> [What the task requires] Which lines of the records below contain the word "scikit"? Show each one.
(Data provided)
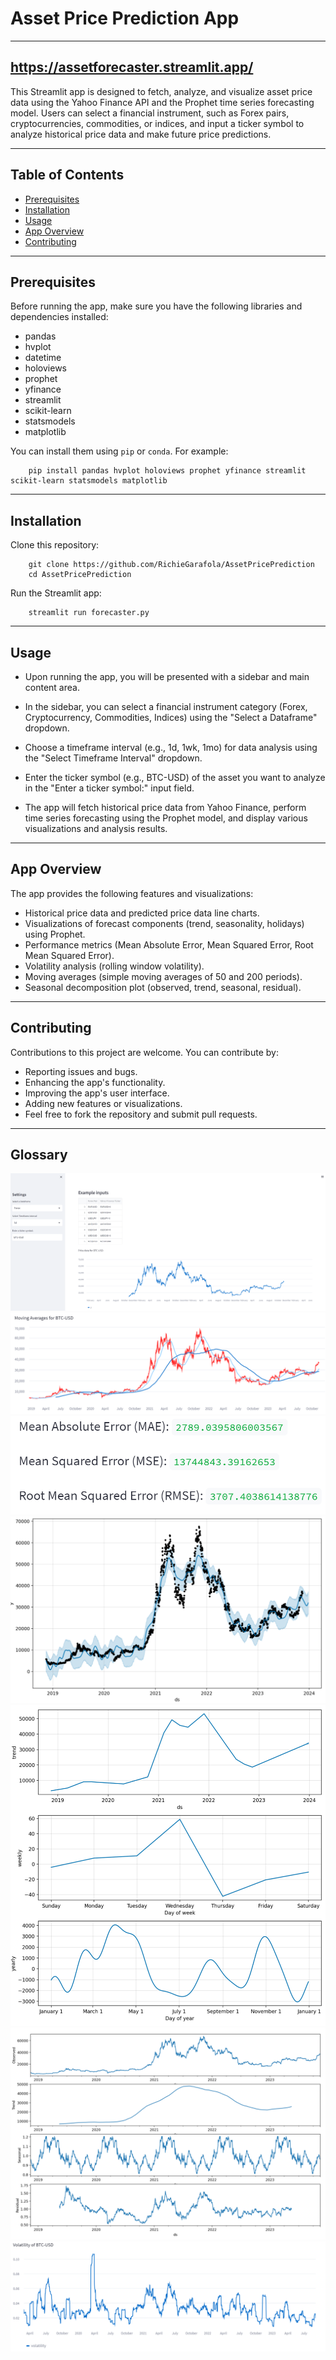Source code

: # Asset Price Prediction App

---
https://assetforecaster.streamlit.app/
---

This Streamlit app is designed to fetch, analyze, and visualize asset price data using the Yahoo Finance API and the Prophet time series forecasting model. Users can select a financial instrument, such as Forex pairs, cryptocurrencies, commodities, or indices, and input a ticker symbol to analyze historical price data and make future price predictions.

---

## Table of Contents

- [Prerequisites](#prerequisites)
- [Installation](#installation)
- [Usage](#usage)
- [App Overview](#app-overview)
- [Contributing](#contributing)

---

## Prerequisites

Before running the app, make sure you have the following libraries and dependencies installed:

- pandas
- hvplot
- datetime
- holoviews
- prophet
- yfinance
- streamlit
- scikit-learn
- statsmodels
- matplotlib

You can install them using `pip` or `conda`. For example:

        pip install pandas hvplot holoviews prophet yfinance streamlit scikit-learn statsmodels matplotlib

---

## Installation

Clone this repository:

        git clone https://github.com/RichieGarafola/AssetPricePrediction
        cd AssetPricePrediction

Run the Streamlit app:

        streamlit run forecaster.py
        
---

## Usage
- Upon running the app, you will be presented with a sidebar and main content area.

- In the sidebar, you can select a financial instrument category (Forex, Cryptocurrency, Commodities, Indices) using the "Select a Dataframe" dropdown.

- Choose a timeframe interval (e.g., 1d, 1wk, 1mo) for data analysis using the "Select Timeframe Interval" dropdown.

- Enter the ticker symbol (e.g., BTC-USD) of the asset you want to analyze in the "Enter a ticker symbol:" input field.

- The app will fetch historical price data from Yahoo Finance, perform time series forecasting using the Prophet model, and display various visualizations and analysis results.

---

## App Overview

The app provides the following features and visualizations:

- Historical price data and predicted price data line charts.
- Visualizations of forecast components (trend, seasonality, holidays) using Prophet.
- Performance metrics (Mean Absolute Error, Mean Squared Error, Root Mean Squared Error).
- Volatility analysis (rolling window volatility).
- Moving averages (simple moving averages of 50 and 200 periods).
- Seasonal decomposition plot (observed, trend, seasonal, residual).

---

## Contributing

Contributions to this project are welcome. You can contribute by:

- Reporting issues and bugs.
- Enhancing the app's functionality.
- Improving the app's user interface.
- Adding new features or visualizations.
- Feel free to fork the repository and submit pull requests.

---

## Glossary

![](./Images/home.png)
![](./Images/ma.png)
![](./Images/mse.png)
![](./Images/prophet.png)
![](./Images/prophet2.png)
![](./Images/seasonalTendencies.png)
![](./Images/volatility.png)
(End Data provided)
> [Result below]
- scikit-learn
        pip install pandas hvplot holoviews prophet yfinance streamlit scikit-learn statsmodels matplotlib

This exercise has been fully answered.